= Task requirements =
From the passage on the Ofeq-7 satellite below, return verbatim the stretch that begins at the words "Ofeq-7 (also known" and stops after the words "orbit in 2002.".

= Exercise passage =
========================================================================
Spacecraft properties
- Spacecraft: Ofeq-7
- Bus: OPSAT-2000
- Manufacturer: Israel Aerospace Industries
- Launch mass: 300 kg (660 lb)

Start of mission
- Launch date: 10 June 2007, 23:40 UTC
- Rocket: Shavit 2 (No.7)
- Launch site: Palmachim Air Base
- Contractor: Israel Aerospace Industries

Orbital parameters
- Reference system: Geocentric orbit
- Regime: Low Earth orbit (Retrograde orbit)
- Perigee altitude: 339 km (211 mi)
- Apogee altitude: 575 km (357 mi)
- Inclination: 141.80°
- Period: 93.70 minutes

= Ofeq-7 =

Israeli reconnaissance satellite

Ofeq-7 (also known as Ofek 7 or Offek-7) is part of the Ofeq family of Earth observation satellites designed and built by Israel Aerospace Industries (IAI) for the Israel Ministry of Defense.

== Launch ==
The Ofeq-7 was launched by a Shavit 2 space launch vehicle on 10 June 2007 at 23:40 UTC. Equipped with advanced technology and a series of new enhancements to provide improved imagery, it is placed into an elliptical orbit of 300 × 600 km.

== Mission ==
Three days after its launch, on 13 June 2007, IAI MBT Space Division received the first images taken by the satellite. The Ofeq-7 is a follow-on spacecraft to Ofeq-5 that was placed into orbit in 2002.
========================================================================
= Record set =
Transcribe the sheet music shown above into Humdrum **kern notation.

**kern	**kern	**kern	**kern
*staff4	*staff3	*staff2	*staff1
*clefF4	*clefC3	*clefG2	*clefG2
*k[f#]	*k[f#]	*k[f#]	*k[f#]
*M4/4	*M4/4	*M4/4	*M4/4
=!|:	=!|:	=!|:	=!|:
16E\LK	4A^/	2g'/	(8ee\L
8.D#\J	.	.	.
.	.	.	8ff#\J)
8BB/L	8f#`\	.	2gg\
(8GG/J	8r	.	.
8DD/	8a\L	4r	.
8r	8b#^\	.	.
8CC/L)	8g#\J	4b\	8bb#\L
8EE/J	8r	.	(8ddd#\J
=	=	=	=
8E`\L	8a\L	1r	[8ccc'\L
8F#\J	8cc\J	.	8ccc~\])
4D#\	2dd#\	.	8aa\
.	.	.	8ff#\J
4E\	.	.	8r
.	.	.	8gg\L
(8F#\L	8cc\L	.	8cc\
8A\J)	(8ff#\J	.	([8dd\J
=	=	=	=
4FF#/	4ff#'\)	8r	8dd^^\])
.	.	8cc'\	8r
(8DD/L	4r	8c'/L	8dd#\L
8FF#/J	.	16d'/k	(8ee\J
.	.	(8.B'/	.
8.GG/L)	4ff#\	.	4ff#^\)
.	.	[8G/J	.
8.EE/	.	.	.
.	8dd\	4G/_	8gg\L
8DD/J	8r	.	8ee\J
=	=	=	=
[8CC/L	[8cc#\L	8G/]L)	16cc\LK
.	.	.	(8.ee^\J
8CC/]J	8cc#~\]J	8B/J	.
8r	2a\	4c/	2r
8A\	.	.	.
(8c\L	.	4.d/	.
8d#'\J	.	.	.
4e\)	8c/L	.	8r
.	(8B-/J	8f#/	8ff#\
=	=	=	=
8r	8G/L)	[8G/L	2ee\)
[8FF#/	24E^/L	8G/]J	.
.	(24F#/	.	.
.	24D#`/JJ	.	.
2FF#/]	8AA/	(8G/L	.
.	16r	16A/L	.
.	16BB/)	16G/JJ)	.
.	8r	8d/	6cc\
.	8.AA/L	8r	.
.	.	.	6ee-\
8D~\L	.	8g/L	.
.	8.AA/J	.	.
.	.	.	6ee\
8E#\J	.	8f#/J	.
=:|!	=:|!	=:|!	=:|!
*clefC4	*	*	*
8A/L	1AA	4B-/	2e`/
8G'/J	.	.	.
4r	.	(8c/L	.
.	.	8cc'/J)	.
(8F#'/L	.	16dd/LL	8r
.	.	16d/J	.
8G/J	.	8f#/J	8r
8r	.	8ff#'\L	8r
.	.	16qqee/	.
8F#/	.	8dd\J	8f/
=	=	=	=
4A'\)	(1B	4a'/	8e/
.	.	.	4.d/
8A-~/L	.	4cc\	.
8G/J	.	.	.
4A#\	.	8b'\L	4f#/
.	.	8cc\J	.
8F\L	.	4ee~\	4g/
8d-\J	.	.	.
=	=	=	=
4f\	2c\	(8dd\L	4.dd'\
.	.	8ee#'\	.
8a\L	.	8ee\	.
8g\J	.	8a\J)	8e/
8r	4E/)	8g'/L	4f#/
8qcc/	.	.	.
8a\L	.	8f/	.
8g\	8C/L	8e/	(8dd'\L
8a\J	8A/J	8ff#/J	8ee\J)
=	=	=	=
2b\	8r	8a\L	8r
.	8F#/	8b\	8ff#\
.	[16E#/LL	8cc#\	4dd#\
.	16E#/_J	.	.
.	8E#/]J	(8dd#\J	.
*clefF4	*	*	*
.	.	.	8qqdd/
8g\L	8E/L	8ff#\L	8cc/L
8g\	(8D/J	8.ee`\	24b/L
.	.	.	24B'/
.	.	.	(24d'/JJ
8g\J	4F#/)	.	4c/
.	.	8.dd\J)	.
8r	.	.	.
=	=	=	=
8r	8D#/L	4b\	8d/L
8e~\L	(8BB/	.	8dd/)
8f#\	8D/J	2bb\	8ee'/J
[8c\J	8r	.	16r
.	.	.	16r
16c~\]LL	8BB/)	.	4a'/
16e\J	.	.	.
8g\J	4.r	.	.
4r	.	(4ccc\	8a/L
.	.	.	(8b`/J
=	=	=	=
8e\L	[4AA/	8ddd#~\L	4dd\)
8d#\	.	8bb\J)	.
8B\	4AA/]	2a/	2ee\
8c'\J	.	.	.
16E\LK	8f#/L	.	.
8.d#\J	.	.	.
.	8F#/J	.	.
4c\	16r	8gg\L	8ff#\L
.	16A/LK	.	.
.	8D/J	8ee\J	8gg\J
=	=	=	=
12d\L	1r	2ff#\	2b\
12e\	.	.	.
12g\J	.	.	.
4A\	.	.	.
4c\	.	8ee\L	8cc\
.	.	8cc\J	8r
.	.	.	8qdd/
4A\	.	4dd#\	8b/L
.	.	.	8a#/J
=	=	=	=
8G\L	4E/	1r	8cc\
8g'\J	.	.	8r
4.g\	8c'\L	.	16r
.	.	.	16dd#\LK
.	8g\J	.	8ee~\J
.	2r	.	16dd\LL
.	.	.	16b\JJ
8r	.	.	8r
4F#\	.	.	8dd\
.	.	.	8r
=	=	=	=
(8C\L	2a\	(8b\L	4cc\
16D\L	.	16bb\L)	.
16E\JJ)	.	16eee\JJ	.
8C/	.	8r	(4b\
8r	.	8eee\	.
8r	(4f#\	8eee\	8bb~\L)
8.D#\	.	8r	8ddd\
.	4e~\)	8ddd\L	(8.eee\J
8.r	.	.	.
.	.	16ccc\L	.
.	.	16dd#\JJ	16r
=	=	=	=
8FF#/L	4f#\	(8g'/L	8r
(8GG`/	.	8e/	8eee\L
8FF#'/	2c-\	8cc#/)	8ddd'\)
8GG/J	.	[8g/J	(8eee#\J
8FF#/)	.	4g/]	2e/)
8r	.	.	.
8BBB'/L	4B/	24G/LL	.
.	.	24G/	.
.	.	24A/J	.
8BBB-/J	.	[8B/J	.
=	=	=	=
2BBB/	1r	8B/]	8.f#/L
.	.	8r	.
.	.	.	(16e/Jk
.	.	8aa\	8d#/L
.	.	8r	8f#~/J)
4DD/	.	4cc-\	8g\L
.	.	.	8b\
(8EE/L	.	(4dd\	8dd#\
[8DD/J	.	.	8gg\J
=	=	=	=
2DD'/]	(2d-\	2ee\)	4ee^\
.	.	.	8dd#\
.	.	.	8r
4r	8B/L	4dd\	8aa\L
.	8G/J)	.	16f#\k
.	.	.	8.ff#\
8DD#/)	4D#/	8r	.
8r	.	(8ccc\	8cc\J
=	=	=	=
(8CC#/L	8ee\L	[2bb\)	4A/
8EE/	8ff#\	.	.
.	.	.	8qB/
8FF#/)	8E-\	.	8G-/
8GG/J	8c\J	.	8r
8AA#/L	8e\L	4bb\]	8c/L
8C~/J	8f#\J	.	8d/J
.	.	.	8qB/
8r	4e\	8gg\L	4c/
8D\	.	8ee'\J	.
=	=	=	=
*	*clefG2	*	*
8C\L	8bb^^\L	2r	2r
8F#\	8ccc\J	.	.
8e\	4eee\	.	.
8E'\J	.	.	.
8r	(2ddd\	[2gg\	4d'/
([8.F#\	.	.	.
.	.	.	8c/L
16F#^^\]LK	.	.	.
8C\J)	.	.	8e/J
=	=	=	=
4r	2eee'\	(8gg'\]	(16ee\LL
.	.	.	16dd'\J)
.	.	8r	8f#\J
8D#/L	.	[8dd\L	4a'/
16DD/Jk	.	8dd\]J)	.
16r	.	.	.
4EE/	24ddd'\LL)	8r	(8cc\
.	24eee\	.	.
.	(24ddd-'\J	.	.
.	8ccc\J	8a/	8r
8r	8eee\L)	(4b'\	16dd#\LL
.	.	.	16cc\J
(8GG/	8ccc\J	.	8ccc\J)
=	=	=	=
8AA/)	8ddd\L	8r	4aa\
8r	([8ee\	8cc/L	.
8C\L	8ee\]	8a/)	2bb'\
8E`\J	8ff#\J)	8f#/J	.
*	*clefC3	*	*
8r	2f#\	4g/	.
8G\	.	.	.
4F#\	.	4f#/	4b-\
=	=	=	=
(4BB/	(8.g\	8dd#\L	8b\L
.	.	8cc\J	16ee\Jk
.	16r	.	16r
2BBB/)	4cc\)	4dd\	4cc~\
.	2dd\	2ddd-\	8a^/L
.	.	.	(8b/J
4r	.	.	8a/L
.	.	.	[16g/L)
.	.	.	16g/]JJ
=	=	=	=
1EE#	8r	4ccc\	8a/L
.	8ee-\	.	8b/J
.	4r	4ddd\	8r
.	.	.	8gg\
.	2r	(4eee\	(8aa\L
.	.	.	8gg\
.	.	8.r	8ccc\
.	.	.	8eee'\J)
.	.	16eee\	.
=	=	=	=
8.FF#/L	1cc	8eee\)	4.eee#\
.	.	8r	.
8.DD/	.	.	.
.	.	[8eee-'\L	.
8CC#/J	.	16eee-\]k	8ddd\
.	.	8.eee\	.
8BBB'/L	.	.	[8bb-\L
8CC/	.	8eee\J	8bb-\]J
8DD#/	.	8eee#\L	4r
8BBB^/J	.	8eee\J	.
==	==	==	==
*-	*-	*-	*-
========================================================================
= Output of the task =
Ofeq-7 (also known as Ofek 7 or Offek-7) is part of the Ofeq family of Earth observation satellites designed and built by Israel Aerospace Industries (IAI) for the Israel Ministry of Defense.

== Launch ==
The Ofeq-7 was launched by a Shavit 2 space launch vehicle on 10 June 2007 at 23:40 UTC. Equipped with advanced technology and a series of new enhancements to provide improved imagery, it is placed into an elliptical orbit of 300 × 600 km.

== Mission ==
Three days after its launch, on 13 June 2007, IAI MBT Space Division received the first images taken by the satellite. The Ofeq-7 is a follow-on spacecraft to Ofeq-5 that was placed into orbit in 2002.